On April 13, 2008, Abdallah’s plane touched down at JFK airport in New York. Clearing customs, he was welcomed by Sheila and her father, Paul, who had driven down from Boston to meet him. Delirious with happiness and relief, he rode in Paul’s ‘90s red Volkswagen to the Provencher home in Walpole, where he was welcomed by Sheila’s mother, Mary Ellen. Eight days later, in a mosque in Wayland, Thaer and Sheila were married.

"Doves Escape And A Spoon"
"Doves Escape And A Spoon"

'Hope for the future'

In 2012 Sheila graduated from Harvard Medical School. That same year, a son, Yusef, was born, and Abdallah became an American citizen. A few months later, he obtained a visa for his mother, still in a refugee camp. Abdallah flew to Istanbul and accompanied her to Boston. For nine months she lived with them before succumbing to a stroke. Her funeral was held at the Islamic Society of Boston mosque in Roxbury.
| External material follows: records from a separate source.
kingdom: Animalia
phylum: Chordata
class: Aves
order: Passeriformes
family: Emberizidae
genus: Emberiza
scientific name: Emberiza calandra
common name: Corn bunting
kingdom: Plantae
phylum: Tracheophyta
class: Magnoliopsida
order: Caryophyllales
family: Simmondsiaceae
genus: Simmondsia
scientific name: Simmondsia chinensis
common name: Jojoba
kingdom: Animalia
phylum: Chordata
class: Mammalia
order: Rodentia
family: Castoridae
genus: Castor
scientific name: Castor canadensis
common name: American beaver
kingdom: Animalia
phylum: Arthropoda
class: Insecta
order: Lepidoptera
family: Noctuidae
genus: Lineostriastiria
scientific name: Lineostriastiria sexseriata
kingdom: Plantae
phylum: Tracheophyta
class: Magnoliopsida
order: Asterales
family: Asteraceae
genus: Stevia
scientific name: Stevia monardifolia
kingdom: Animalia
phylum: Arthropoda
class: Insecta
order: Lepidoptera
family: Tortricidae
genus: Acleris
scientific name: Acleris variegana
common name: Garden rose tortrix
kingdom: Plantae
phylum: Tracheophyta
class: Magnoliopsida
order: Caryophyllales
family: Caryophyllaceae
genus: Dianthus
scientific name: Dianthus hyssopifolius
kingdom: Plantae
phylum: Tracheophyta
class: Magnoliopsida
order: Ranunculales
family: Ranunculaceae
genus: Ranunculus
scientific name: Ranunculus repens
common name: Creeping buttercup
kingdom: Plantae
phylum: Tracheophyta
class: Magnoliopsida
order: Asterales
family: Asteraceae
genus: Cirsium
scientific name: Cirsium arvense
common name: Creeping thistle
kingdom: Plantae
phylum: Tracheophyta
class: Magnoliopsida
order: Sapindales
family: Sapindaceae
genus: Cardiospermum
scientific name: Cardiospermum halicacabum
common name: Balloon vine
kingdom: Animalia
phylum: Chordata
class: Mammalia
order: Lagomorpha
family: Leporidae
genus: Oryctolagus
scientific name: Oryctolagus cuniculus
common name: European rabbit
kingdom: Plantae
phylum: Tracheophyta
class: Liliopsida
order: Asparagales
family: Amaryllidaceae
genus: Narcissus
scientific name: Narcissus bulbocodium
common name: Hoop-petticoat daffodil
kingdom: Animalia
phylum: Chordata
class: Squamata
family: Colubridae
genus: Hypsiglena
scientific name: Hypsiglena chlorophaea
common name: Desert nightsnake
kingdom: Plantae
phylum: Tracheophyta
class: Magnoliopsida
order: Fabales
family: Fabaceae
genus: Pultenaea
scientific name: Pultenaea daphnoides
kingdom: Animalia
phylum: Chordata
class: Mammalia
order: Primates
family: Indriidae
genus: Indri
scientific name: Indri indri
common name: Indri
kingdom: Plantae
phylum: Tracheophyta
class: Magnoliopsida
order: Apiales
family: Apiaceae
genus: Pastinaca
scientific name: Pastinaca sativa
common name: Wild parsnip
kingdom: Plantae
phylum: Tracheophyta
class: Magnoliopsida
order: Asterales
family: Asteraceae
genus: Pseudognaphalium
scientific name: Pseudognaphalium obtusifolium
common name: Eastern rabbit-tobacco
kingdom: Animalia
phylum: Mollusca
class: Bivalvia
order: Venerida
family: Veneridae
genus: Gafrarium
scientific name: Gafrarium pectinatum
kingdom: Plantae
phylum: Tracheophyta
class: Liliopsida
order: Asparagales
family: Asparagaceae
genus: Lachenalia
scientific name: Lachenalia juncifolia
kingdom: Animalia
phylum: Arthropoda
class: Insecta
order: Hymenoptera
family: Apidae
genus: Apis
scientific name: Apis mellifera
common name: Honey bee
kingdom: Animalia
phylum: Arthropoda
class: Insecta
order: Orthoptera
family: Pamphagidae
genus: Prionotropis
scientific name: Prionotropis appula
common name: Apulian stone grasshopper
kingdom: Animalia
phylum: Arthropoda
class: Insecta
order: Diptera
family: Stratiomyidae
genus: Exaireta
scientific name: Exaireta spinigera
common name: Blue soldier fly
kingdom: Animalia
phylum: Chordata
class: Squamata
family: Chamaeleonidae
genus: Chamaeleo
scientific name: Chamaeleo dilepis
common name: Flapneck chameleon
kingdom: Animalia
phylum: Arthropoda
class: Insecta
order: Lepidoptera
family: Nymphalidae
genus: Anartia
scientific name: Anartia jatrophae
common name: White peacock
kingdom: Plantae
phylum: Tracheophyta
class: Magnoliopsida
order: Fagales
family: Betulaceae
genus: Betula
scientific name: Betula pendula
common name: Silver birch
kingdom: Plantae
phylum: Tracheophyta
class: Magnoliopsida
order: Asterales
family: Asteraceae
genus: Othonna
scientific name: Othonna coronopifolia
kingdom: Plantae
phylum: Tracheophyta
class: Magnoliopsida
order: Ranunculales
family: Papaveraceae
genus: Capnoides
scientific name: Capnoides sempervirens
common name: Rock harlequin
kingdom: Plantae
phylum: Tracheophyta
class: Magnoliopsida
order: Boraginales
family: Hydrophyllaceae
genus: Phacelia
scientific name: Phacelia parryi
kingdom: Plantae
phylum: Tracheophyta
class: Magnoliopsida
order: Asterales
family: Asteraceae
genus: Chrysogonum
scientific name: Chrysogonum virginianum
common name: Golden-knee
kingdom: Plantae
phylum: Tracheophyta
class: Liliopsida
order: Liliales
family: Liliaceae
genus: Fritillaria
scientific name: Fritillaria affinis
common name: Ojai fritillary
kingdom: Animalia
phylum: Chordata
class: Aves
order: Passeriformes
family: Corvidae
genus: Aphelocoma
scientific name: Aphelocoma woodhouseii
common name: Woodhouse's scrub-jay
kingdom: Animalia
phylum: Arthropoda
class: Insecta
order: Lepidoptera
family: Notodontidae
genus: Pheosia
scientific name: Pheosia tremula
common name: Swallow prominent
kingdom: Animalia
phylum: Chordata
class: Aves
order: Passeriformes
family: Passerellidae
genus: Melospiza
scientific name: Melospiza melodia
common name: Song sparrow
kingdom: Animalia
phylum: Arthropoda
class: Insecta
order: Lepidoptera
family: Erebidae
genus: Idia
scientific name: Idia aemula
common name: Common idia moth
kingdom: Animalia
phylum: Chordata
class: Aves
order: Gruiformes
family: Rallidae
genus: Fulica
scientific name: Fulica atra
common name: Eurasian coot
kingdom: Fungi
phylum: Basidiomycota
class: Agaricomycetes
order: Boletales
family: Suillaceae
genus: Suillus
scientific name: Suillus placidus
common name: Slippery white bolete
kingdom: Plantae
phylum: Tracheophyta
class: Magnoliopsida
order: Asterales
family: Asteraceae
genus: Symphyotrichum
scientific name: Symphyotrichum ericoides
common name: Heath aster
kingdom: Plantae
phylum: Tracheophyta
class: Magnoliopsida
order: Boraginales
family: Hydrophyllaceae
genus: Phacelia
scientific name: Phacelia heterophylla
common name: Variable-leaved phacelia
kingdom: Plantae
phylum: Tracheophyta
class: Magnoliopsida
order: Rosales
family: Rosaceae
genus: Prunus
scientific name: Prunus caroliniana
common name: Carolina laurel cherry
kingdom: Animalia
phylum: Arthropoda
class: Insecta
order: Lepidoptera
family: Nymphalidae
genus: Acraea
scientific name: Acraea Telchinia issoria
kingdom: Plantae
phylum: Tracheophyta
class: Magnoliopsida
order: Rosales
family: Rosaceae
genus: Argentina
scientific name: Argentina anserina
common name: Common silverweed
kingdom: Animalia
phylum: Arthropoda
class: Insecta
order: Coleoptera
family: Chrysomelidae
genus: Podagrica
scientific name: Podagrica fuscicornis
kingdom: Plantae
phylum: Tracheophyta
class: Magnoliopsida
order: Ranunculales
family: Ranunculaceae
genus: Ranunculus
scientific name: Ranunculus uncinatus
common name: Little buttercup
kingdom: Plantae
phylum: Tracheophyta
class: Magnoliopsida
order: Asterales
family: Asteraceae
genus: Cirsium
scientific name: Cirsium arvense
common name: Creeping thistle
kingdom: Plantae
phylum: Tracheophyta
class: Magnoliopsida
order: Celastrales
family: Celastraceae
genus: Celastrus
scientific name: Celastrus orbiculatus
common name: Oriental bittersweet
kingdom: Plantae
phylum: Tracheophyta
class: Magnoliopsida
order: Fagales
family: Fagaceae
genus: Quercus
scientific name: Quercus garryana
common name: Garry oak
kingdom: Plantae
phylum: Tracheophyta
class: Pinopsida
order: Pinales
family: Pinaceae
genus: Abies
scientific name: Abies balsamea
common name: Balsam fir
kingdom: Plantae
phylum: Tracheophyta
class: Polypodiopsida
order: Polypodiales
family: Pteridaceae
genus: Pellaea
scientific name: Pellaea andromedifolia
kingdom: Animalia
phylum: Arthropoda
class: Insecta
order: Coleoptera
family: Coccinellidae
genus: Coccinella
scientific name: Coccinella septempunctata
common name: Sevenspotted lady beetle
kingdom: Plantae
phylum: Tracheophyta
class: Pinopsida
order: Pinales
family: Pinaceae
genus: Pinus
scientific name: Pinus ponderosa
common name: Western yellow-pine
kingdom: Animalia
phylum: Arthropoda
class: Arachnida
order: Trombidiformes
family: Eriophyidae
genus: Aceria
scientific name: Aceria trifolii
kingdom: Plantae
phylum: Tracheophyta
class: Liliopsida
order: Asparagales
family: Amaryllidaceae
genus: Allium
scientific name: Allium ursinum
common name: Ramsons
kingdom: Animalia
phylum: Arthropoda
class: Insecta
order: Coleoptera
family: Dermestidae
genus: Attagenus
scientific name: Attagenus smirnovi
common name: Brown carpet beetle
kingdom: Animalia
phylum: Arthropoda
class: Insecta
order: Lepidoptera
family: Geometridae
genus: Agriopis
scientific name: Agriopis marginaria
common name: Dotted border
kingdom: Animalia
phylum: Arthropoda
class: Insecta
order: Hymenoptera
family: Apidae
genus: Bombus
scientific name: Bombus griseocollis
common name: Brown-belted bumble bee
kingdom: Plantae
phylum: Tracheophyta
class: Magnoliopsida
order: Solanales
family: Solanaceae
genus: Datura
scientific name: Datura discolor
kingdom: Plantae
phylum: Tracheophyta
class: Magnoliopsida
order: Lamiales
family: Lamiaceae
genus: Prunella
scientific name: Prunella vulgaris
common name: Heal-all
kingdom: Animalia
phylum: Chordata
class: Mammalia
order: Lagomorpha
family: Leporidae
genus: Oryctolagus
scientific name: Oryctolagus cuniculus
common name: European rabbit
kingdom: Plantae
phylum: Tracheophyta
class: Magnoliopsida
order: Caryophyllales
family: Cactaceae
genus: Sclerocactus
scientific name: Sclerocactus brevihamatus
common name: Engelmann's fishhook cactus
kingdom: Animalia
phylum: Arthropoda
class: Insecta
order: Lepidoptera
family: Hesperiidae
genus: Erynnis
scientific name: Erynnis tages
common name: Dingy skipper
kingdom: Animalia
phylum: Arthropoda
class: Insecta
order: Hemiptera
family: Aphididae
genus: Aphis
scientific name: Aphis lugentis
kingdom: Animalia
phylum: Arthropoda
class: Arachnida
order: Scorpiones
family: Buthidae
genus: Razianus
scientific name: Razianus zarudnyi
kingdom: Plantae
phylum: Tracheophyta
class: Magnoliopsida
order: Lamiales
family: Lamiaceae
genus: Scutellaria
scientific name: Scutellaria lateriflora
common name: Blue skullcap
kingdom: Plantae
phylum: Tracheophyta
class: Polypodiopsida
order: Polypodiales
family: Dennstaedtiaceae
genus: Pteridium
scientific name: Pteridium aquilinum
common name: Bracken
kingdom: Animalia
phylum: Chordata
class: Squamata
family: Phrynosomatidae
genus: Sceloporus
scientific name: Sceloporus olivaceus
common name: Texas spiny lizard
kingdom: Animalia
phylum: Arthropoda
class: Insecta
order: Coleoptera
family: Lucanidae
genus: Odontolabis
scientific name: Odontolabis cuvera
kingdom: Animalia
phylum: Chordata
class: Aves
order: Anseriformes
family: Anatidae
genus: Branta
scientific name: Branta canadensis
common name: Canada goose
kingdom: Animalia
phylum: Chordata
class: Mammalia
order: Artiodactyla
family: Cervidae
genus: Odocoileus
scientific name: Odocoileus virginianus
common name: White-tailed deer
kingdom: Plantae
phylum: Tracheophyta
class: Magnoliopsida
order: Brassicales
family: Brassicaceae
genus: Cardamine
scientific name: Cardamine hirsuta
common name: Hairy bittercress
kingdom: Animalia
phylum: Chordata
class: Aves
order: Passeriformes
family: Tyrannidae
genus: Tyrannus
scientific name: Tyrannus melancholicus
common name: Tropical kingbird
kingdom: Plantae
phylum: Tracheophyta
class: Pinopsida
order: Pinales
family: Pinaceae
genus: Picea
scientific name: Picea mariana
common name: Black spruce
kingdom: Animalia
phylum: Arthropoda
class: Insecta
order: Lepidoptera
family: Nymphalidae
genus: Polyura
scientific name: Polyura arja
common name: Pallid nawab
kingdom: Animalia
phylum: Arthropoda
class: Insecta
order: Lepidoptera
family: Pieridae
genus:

Since his arrival in the United States, while learning English, Abdallah has worked at a variety of jobs, repairing boats, washing dishes in a restaurant and vacuuming floors at Curry College. He has told his story at gatherings in and around Boston. And he has turned again to his canvas, painting people and scenes from the Middle East and America. His first exhibit was held at a Lebanese restaurant in Jamaica Plain. Since then, his paintings have been shown at several galleries. Currently, "The Nakba" is on view at the Gallery at Sanctuary in Medford through July 15, and afterward at Urban Media Arts Gallery in Malden through the end of the summer.

Moving to Shrewsbury, near where Sheila practices family medicine, Abdallah lives a suburban life far from Iraq in distance and culture. Here, however, he is free, and you can often find him at work on his paintings. You might also see Yusef, 11, or Nora, 6, painting at little easels he has set up for them.While many of Abdallah’s paintings speak of the past, one unusual piece of art expresses hope for the future. Titled “Seeing through Walls,” it is a three-panel mosaic crafted by Abdallah and five other artists: Adnane Benali, Phyllis Bluhm, Beverly Shalom, Vivienne Shalom and Richard Youngstrom. A collaborative effort from concept to its installation at Boston City Hall, the mural is a vision of what might be.

Using bits of broken tiles, the artists portray a Jerusalem without soldiers. Instead, as children fly kites and play by a stream, two women, one Israeli and one Palestinian, paint a landscape of peace. In the background are a temple and mosque, while in the foreground gardens grow, trees bear fruit, and families live in safety.

For Abdallah, the art is personal. But it is also universal. “The Nakba” compels us to action on behalf of those seeking refuge around the world. The weary men, women and children in the painting could be the masses fleeing violence in Sudan, or the surge of asylum seekers at our southern border. In a similar way, “Seeing Through Walls” calls us to persevere in the work of justice and peace, not only in the Middle East, but in our own country. It is an antidote to despair.

Likewise, Thaer’s and Sheila’s story reminds us of the enduring power of love.